With considerable fanfare Yar'adua told Nigerians that he was going to pursue a 7-point agenda with speed and vigor. Top among these is the vow to declare a state of emergency in the power sector. The generation and supply of electricity has become a major production in Nigeria with no one clued on how to resolve it. The last government of President Obasanjo claimed to have invested about US$16 billion in the sector in eight years, but like most allocations in the country, it has simply vanished into "money heaven" -- apologies to Mr. Madoff. Almost every Nigerian home now runs its own power-generating plant through generators. The attendant pollution is better left to the imagination. Many Nigerians go through life without tasting pipe-borne water. And corruption is so pervasive that it has simply become a way of life.
The presidency of any nation is supposed to be the moral compass of that nation. It is not an institution to joke about or trivialize. Yet Yar'adua has so utterly bastardised the hallowed institution that no Nigerian believes in the words of the president. Yar'adua has reduced the Nigerian presidency to a total joke that no one takes seriously anymore. Nowadays Nigerians yawn when their president comes to address them. This is sad for any nation, most especially for a country like Nigeria that calls for a firm, dedicated hand to guide it through its turbulent and very complex polity.
Amidst all the squalor all over the country, Nigerian elite, totally removed from reality, continue to beat their chests and give themselves kudos for a job well done. They continue to live and behave like they are in some cuckoo land where people exist in dreamlands. And the president is the leading act in this grotesque spectacle of chest-beating and self-congratulation. Yar'adua continues to operate like a hopeless leader without any idea what it takes to govern a nation, much less a complex one like Nigeria.
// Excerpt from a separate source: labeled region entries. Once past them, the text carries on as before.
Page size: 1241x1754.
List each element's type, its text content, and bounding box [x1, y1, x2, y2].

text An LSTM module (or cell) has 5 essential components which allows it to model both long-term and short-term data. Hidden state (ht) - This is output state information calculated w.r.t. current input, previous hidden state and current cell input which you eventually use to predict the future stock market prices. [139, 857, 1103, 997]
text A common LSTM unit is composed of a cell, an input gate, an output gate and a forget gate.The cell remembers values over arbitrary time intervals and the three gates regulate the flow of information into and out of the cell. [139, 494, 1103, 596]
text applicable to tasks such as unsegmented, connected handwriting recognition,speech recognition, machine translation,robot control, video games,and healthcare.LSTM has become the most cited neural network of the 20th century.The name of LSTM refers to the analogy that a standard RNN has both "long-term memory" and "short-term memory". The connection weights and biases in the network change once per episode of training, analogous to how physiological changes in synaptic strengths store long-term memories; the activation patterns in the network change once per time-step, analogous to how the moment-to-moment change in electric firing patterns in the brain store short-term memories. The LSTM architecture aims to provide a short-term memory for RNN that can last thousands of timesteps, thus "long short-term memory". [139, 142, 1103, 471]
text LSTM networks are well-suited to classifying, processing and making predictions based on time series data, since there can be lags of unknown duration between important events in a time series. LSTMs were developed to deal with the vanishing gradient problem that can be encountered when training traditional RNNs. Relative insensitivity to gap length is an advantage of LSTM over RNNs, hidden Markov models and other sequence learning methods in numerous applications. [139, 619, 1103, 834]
And he continues to talk less and less sense.
In an interview last year with the prestigious Guardian newspaper of Nigeria, the president gave Nigerians his word that the country will be generating at least 6,000 megawatts before the end of this year. He did not equivocate; he did not qualify his assertion. In any normal country, when the president makes a declaration like that, it's taken as a gospel truth. That is so because the presidency is such an important institution that people believe that its decisions are announced only after the most careful deliberations. This is not the case in Nigeria. Since that declaration, the power generation and supply has grown increasingly worse. A few days ago, the minister in charge of the power sector came to out to inform Nigerians that the target given by the president could not be met. The questions beggared by the minister's announcement are (i) Is the president not serious at all, or (ii) does he not take Nigerians seriously to begin with, or (iii) what informed the president's confident pledge, or (iv) did the president do any homework or did he just conjure up some figures from thin air? No one is clued on how to answer these questions.